-- Given text follows --

# Air source for milling operations



## cfellows (Apr 25, 2013)

While doing the milling operations on my Fairbanks model engine block and flywheels, it once again occured to me that a steady, low pressure stream of air directed at the work would keep the chips cleared away from the cutter giving me a cleaner cut and letting me see what was going on.  While not as effective as liquid coolant, it's not as messy, and quite a bit easier to set up.

The arrangement I came up with required almost no machining and used materials I already had on hand...












The tip is a .030" mig welder tip.  It has threads on the end that easily threaded into a piece of polyurethane tubing which in turn was slipped over the end of a length of 3/16" brass tubing.






And the whole thing attaches to my mill/drill column with a magnetic DTI stand.






The magnet is quite strong and the arm allows a wide range of adjustments.  Since the assembly is attached to the mill column rather than the table, the air source stays on the tip of the milling cutter and doesn't move as the table is cranked on either axis. 
Chuck


----------



## platypus20 (Apr 25, 2013)

I did somewhat of a similar thing, I used a magnetic Cedarburg coolant base and the Line-Loc interlocking coolant lines, with a small regulator. I set it at just enough air flow to keep the chips moving away from the cutter. Attached is a picture of the unit, but not in use.


----------

-- Given text concluded --

Condense the paragraph in the milling air thread that begins "While doing the milling operations" into a short bulleted list that keeps its main points.

-- Data shown follows --

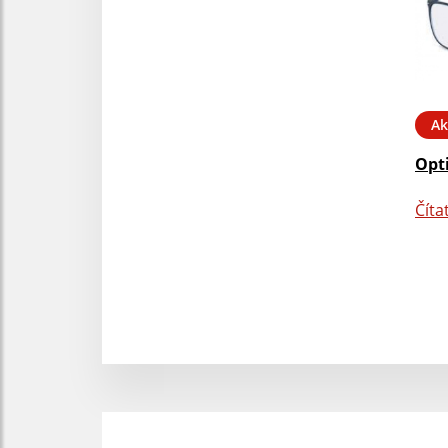
Ak
Opt
Číta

-- Data shown concluded --

Finished exercise =
- The idea came up again while milling the engine block and flywheels of a Fairbanks model engine.
- A steady, low-pressure stream of air aimed at the work would keep chips cleared from the cutter.
- This would give a cleaner cut and a clear view of the work.
- Air is less effective than liquid coolant, but it is less messy and much easier to set up.